> Data for the task
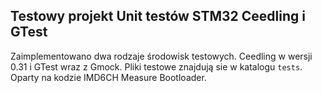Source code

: ## Testowy projekt Unit testów STM32 Ceedling i GTest

Zaimplementowano dwa rodzaje środowisk testowych. Ceedling w wersji 0.31 i GTest wraz z Gmock.
Pliki testowe znajdują sie w katalogu `tests`.
Oparty na kodzie IMD6CH Measure Bootloader.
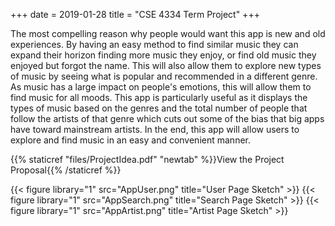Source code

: +++
date = 2019-01-28
title = "CSE 4334 Term Project"
+++

The most compelling reason why people would want this app is new and old experiences.  By having an easy method to find similar music they can expand their horizon finding more music they enjoy, or find old music they enjoyed but forgot the name.  This will also allow them to explore new types of music by seeing what is popular and recommended in a different genre.  As music has a large impact on people's emotions, this will allow them to find music for all moods.  This app is particularly useful as it displays the types of music based on the genres and the total number of people that follow the artists of that genre which cuts out some of the bias that big apps have toward mainstream artists.  In the end, this app will allow users to explore and find music in an easy and convenient manner.

{{% staticref "files/ProjectIdea.pdf" "newtab" %}}View the Project Proposal{{% /staticref %}}

{{< figure library="1" src="AppUser.png" title="User Page Sketch" >}}
{{< figure library="1" src="AppSearch.png" title="Search Page Sketch" >}}
{{< figure library="1" src="AppArtist.png" title="Artist Page Sketch" >}}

> Your goal
Please find each line in the listing above that contains the string "library", matching case exactly, and copy those lines out.

> Answer to the problem
{{< figure library="1" src="AppUser.png" title="User Page Sketch" >}}
{{< figure library="1" src="AppSearch.png" title="Search Page Sketch" >}}
{{< figure library="1" src="AppArtist.png" title="Artist Page Sketch" >}}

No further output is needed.